The Rosie Hackett Bridge is the 21st bridge over the Liffey between Chapelizod and Dublin Port and is the only bridge named after a woman. It’s the first new bridge in Dublin City since the Samuel Beckett Bridge in 2009.
Speaking to The Gazette, Michael Philips, director of traffic and city engineer with Dublin City Council, said: “This bridge will greatly benefit the movement of the buses in turning them around from the North Quays to the South Quays but also hopefully it will prove attractive for businesses to open up on both sides of the quays with the movement of pedestrians and cyclists,” he said.
Cutting the ribbon was Lord Mayor Oisin Quinn (Lab) with Minister for Transport Leo Varadkar and Rosie’s nephew John Gray, among others.
Speaking at the event the Lord Mayor said “It is a great honour for me to officially open the Rosie Hackett Bridge – the 21st bridge is a bridge fit for a 21st century city. Once open we can say – meet me at the Rosie by bike, bus or broom we can mosey across the Rosie,” he said.
Rosie’s nephew John Gray was honoured to see “so many” people including relatives attend the official opening. “Those of us who were privileged enough to know Rosie will remember her fondly and are very proud that she is being honoured here today with this beautiful bridge.
“If Rosie could be with us today, I am sure she would be embarrassed by all this fuss, she would without doubt be giggling about it all but she would also be proud.
“Rosie Hackett was and should be remembered as an honest, kind, hardworking woman.
“I hope that when people meet someone or a friend here at the Rosie, they will spare a thought for Rosie and all the men and women from all those years ago who played their part making Dublin and Ireland a better place,” he said.

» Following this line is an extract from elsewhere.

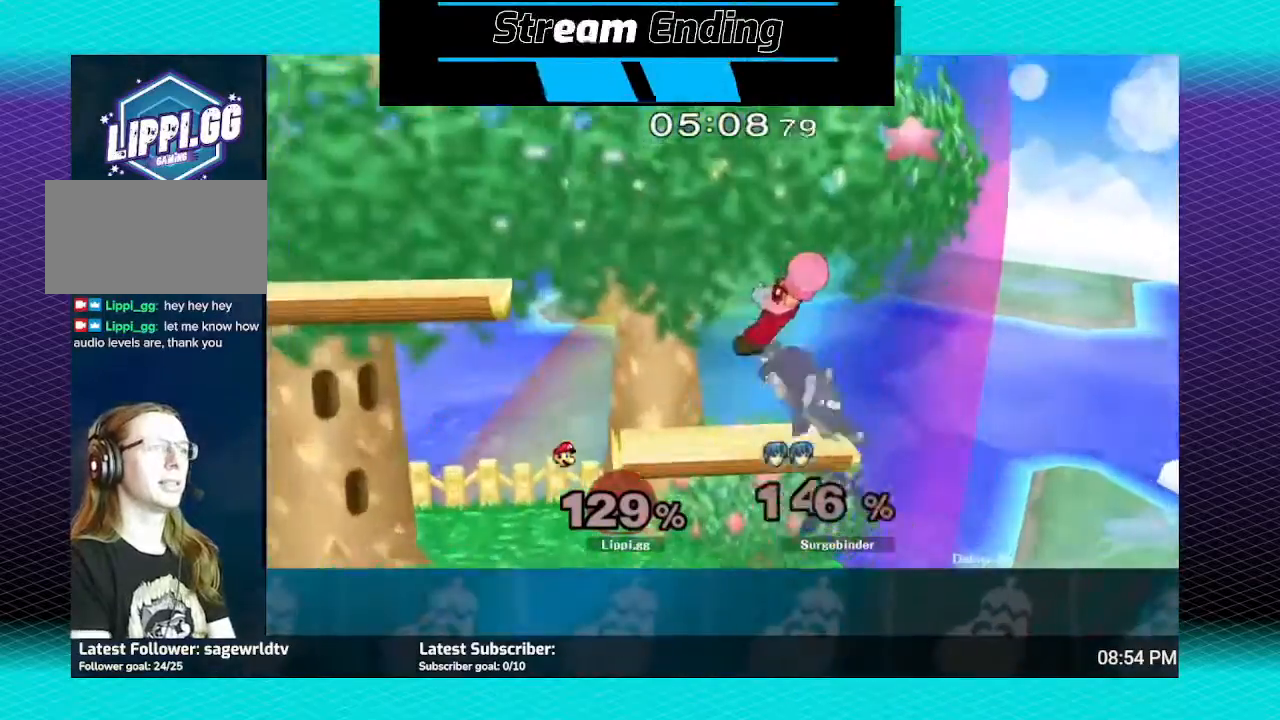
{"buttons": [], "left_stick": "up-left", "right_stick": "center", "events": [[134, "left_stick", "up-left"], [367, "right_stick", "center"]]}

Member of the Rosie Hackett Bridge naming campaign Angelina Cox said they are delighted to see it finally open. “It is great for the city to finally have a bridge in the city centre named after a woman but also named after Rosie. She was just an ordinary woman and she really represents the spirit of the time and the place where the bridge is. [The bridge] is right near Liberty Hall so she really represents that area of the city.”
It was noted that during the official ceremony of the bridge named after a real-life woman there were no women on the platform to say a few words, which Angelina said was a “pity”. “It was just a pity that the office holders speaking – Lord Mayor, Minister for Transport etc – all happened to be men. It is just indicative of quite a male dominated society,” she said.
Minister Varadkar said: This new bridge will speed up bus journeys, carry the new Luas cross city and also provide an additional option for cyclists and walkers.
“I think what will happen is that people crossing the bridge will ask who Rosie Hackett was and what she did, which will cause people to explore what she did in history,” he said.